[START OF PROVIDED RECORDS]

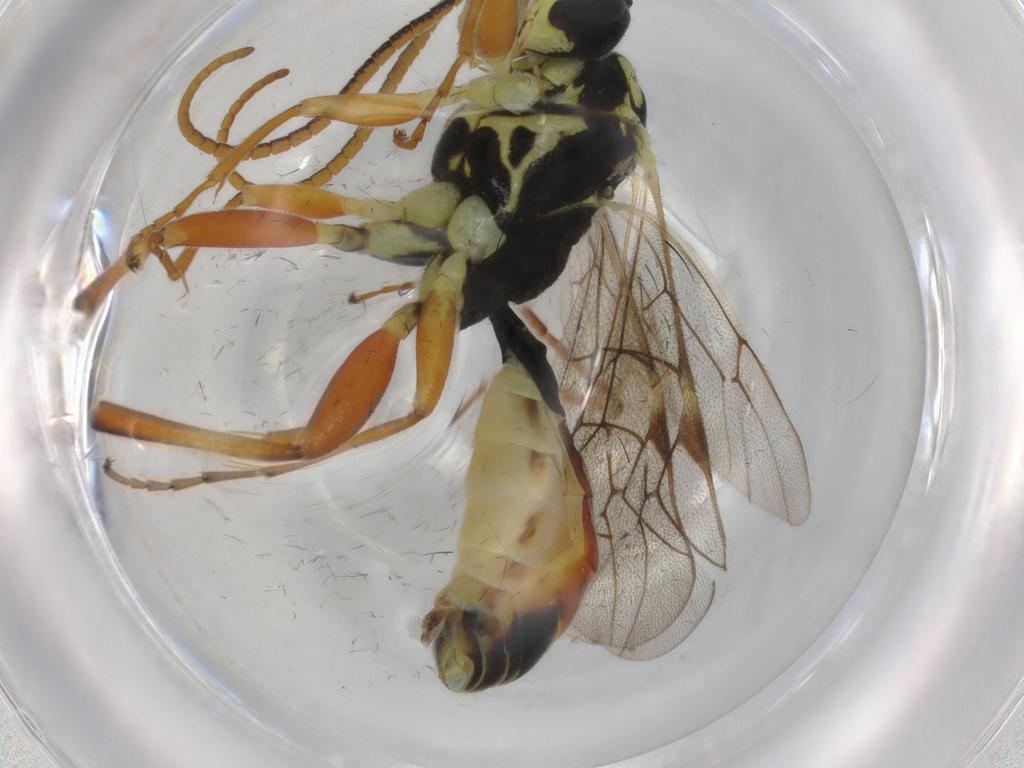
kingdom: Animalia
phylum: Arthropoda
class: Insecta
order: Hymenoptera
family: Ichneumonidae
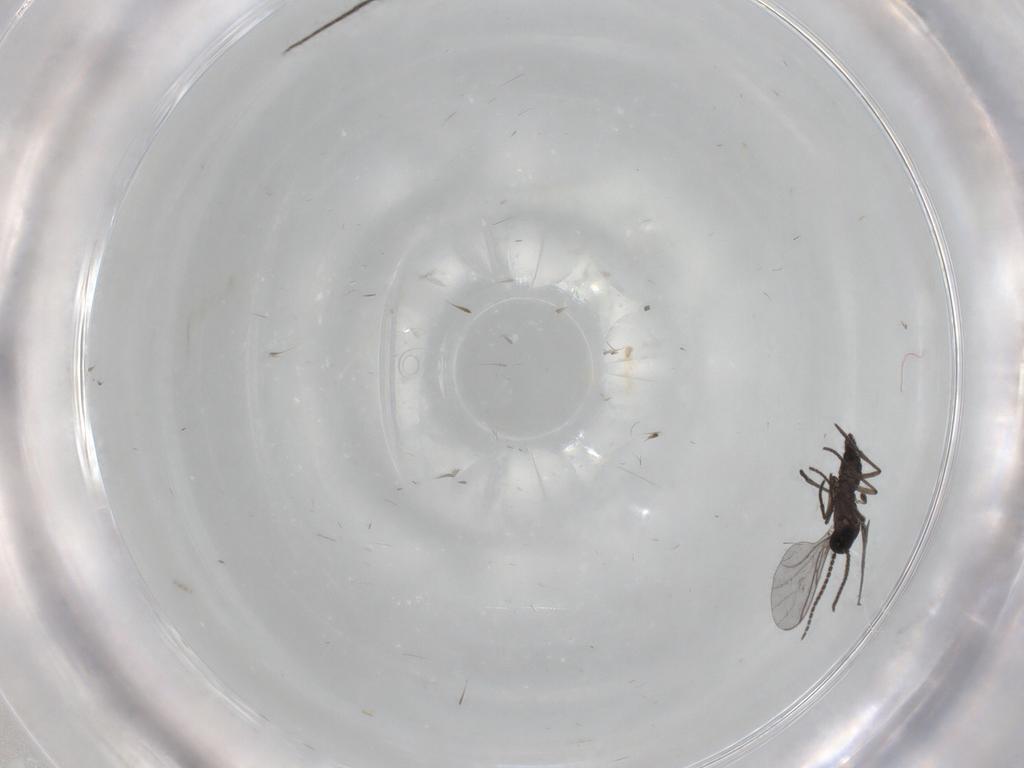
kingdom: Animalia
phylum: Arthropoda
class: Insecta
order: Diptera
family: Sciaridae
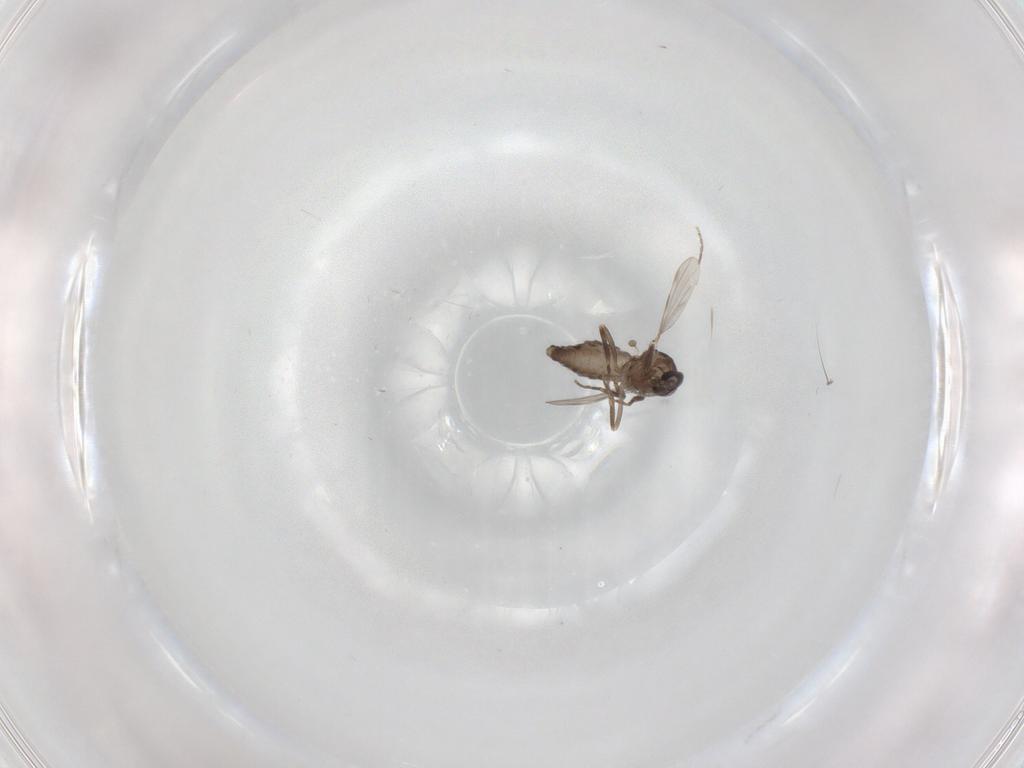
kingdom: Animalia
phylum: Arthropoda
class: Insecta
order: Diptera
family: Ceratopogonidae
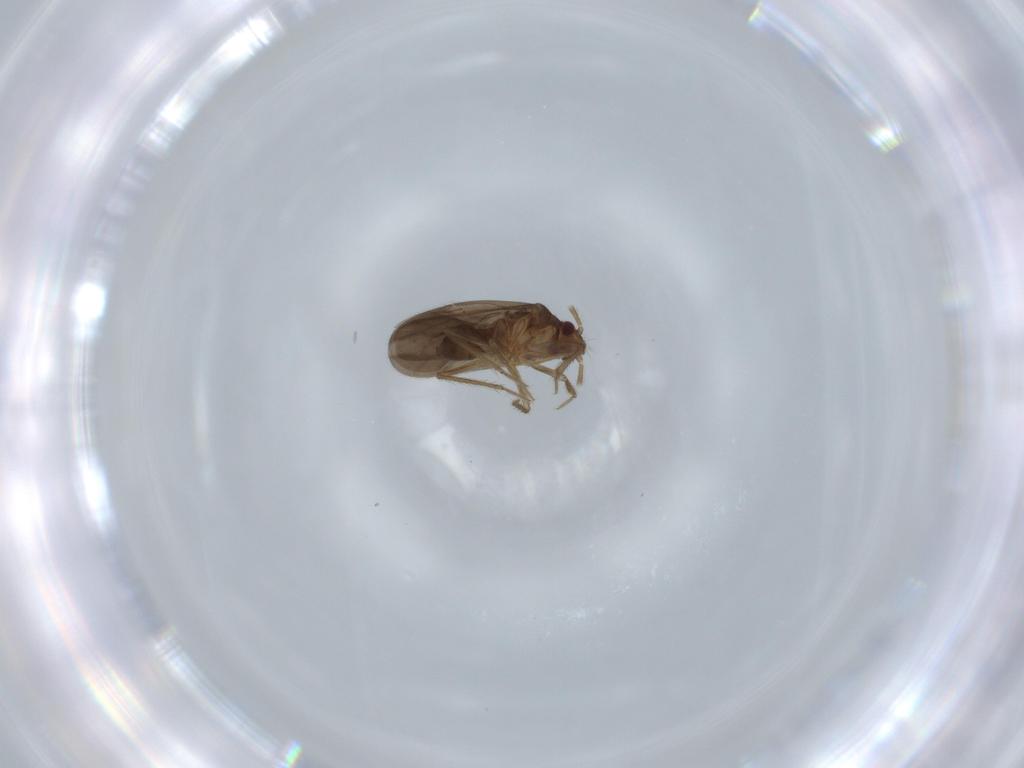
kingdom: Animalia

[END OF PROVIDED RECORDS]

WHAT THE EXERCISE ASKS: Extract the lines of the entries from the line containing "family: Sciaridae" through the end of the entries, inclusive, and copy them exactly. Omit the pictures from your answer.

THE ANSWER:
family: Sciaridae
kingdom: Animalia
phylum: Arthropoda
class: Insecta
order: Diptera
family: Ceratopogonidae
kingdom: Animalia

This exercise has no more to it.